Updated about 2 months ago on . Most recent reply
A great screening process will save you money
Hey BP fam,
I see a lot of new investors rush to fill a unit just to stop the "bleeding" of a vacancy. Big mistake. A vacancy costs you a month of rent; a bad tenant costs you thousands in legal fees and damages.
Your screening process is your only real insurance policy. Here’s how to keep it tight:
- The 3x Rule: If they don't make 3x the rent in gross income, any small car repair or medical bill becomes your financial problem when the rent comes up short.
- Trust, but Verify: Credit scores are okay, but rental history is the truth. Always try to talk to the landlord before the current one—the current one might just be saying "they're great" to get them out!
- The Pre-Screen: Save your time. Put your income and credit requirements right in the listing to weed out 50% of the "no-gos" before you even pick up the phone.
- Stay Consistent: Have written criteria and apply it exactly the same to everyone. It’s the best way to stay on the right side of Fair Housing laws.
At the end of the day, it's better to wait two weeks for the right fit than to spend six months in housing court.

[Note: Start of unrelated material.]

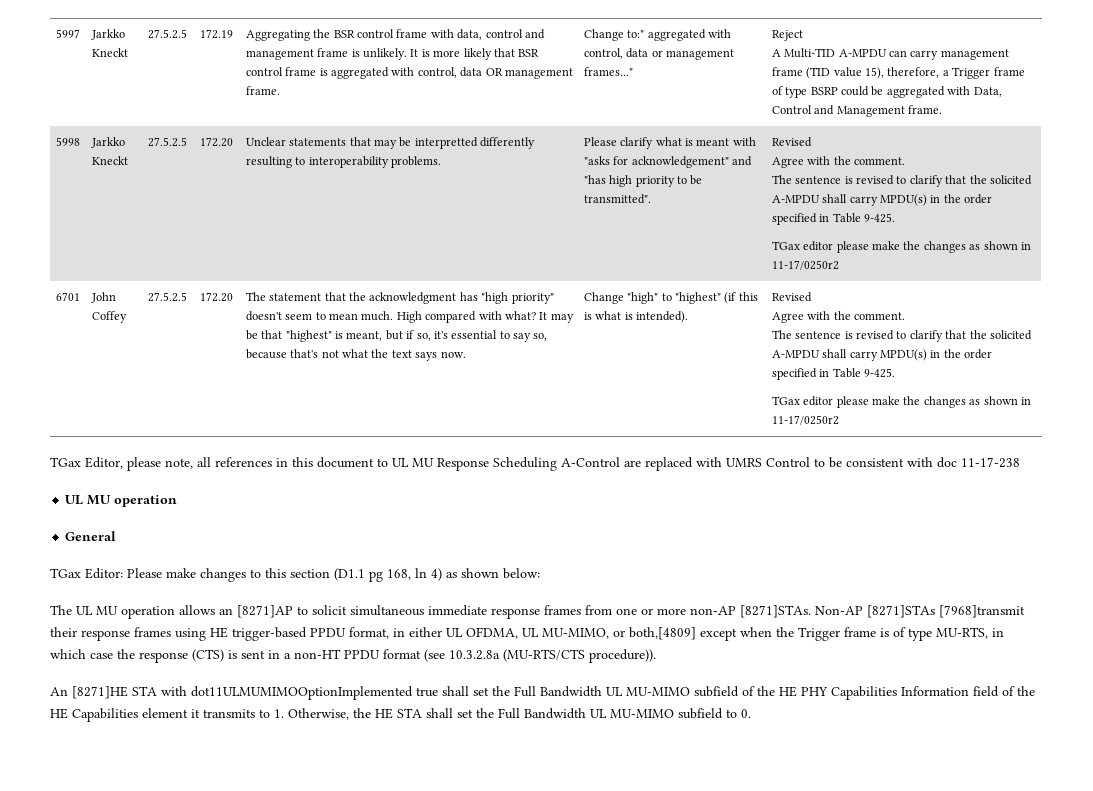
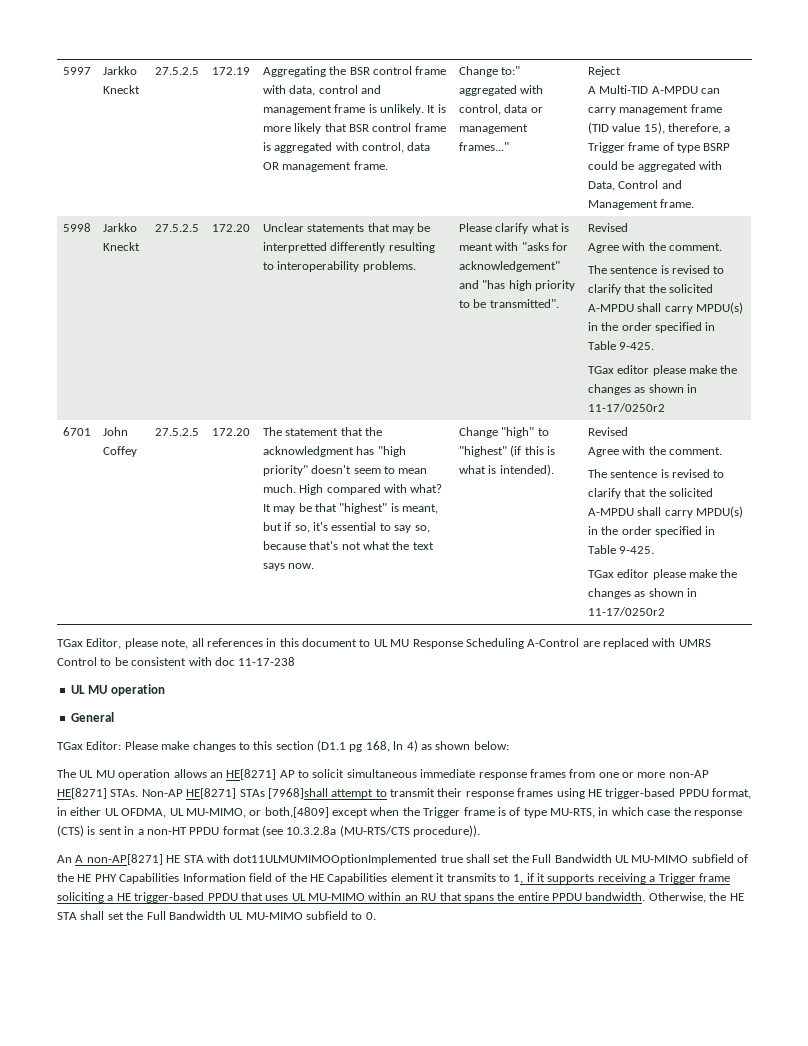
[237,605,293,618] [8271]AP -> [226,769,295,780] HE[8271] AP
[740,605,1025,618] [8271]STAs. Non-AP [8271]STAs [7968]transmit -> [57,788,435,799] HE[8271] STAs. Non-AP HE[8271] STAs [7968]shall attempt to transmit
[72,686,128,699] [8271]HE -> [75,854,181,865] A non-AP[8271] HE
[274,709,284,718] 1. -> [513,873,730,884] [57,892,646,903] 1, if it supports receiving a Trigger frame soliciting a HE trigger-based PPDU that uses UL MU-MIMO within an RU that spans the entire PPDU bandwidth.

For the seasoned pros: What was the one "red flag" you ignored early on that you'll never miss again?
Most Popular Reply
Strong post — screening discipline is where most long-term performance is decided.
One red flag I’ve learned not to rationalize is inconsistent employment explanations. If the story keeps shifting during verification, that usually shows up later as inconsistent rent payments.
Another is when an applicant is overly eager to pay multiple months upfront but can’t provide clean documentation. Large upfront cash doesn’t fix underlying instability.
And probably the biggest one: pressure to “decide right now.” Strong tenants don’t rush you or push you to bypass your own process.
You’re right — vacancy feels expensive in the moment, but undoing a bad placement is almost always more costly than waiting for the right one.